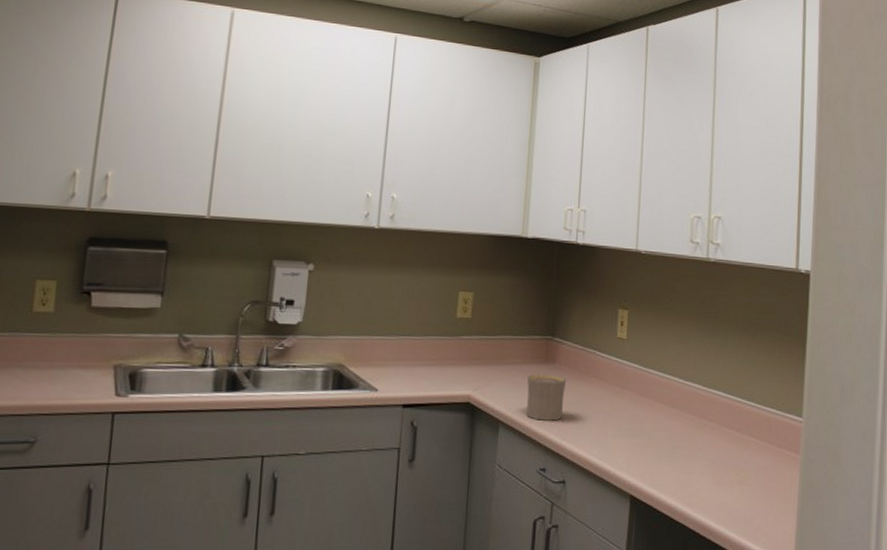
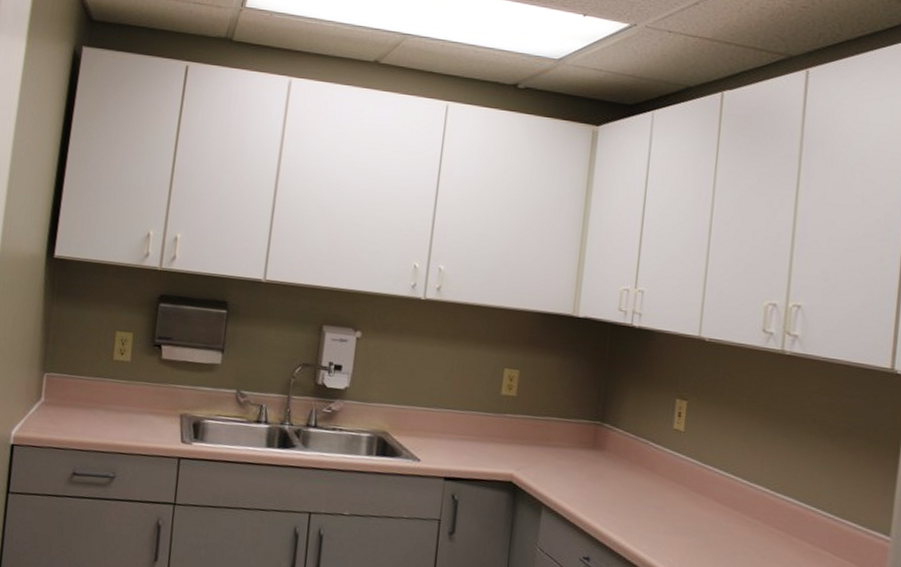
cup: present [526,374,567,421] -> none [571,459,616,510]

=======

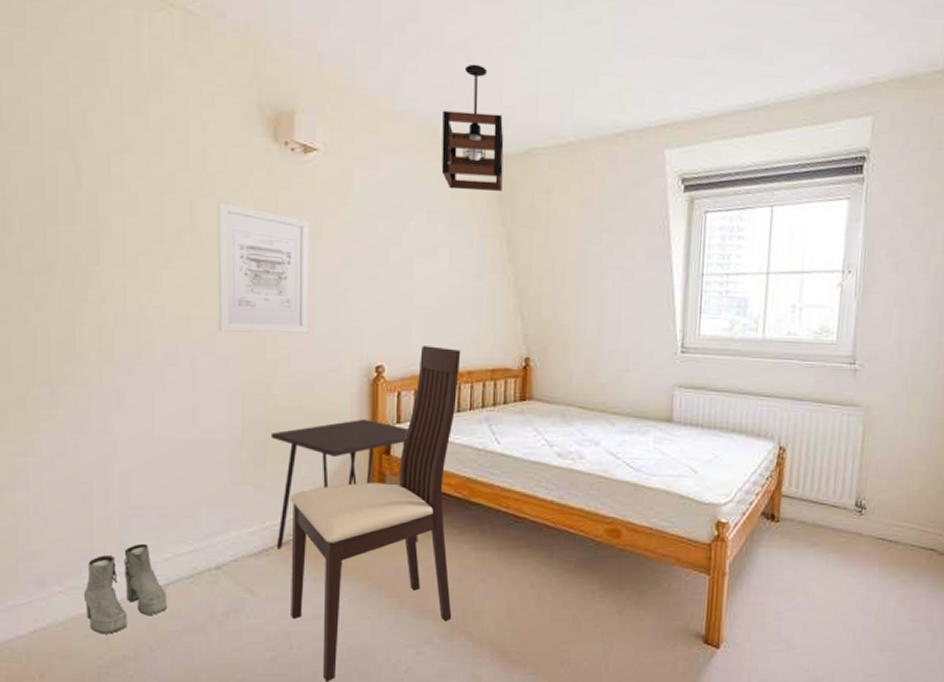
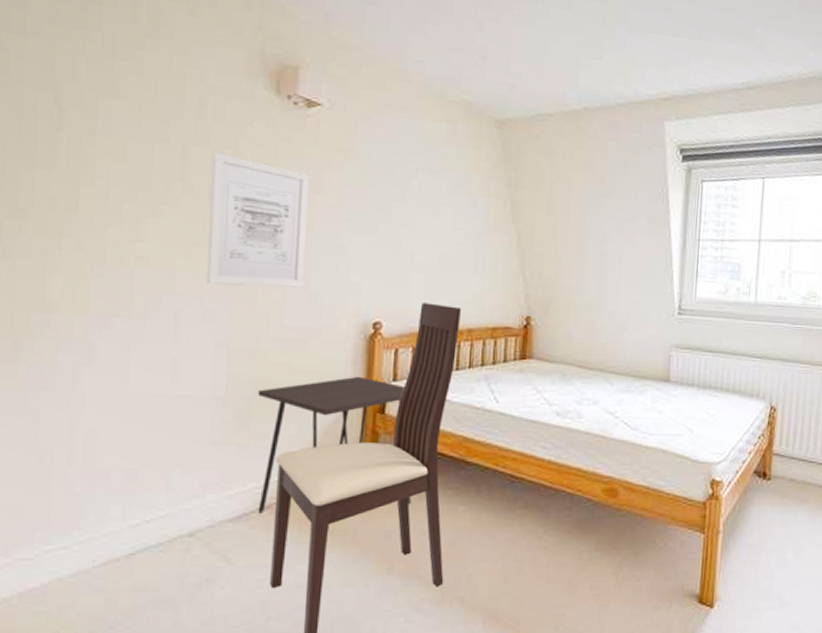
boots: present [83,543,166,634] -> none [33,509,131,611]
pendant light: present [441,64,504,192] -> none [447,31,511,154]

=======

Could you set down, exactly as written, the lines above between the one holding "boots: present [83,543,166,634]" and the one holding "pendant light: present", inclusive, and nothing more?

**EXPECTED OUTPUT:**
boots: present [83,543,166,634] -> none [33,509,131,611]
pendant light: present [441,64,504,192] -> none [447,31,511,154]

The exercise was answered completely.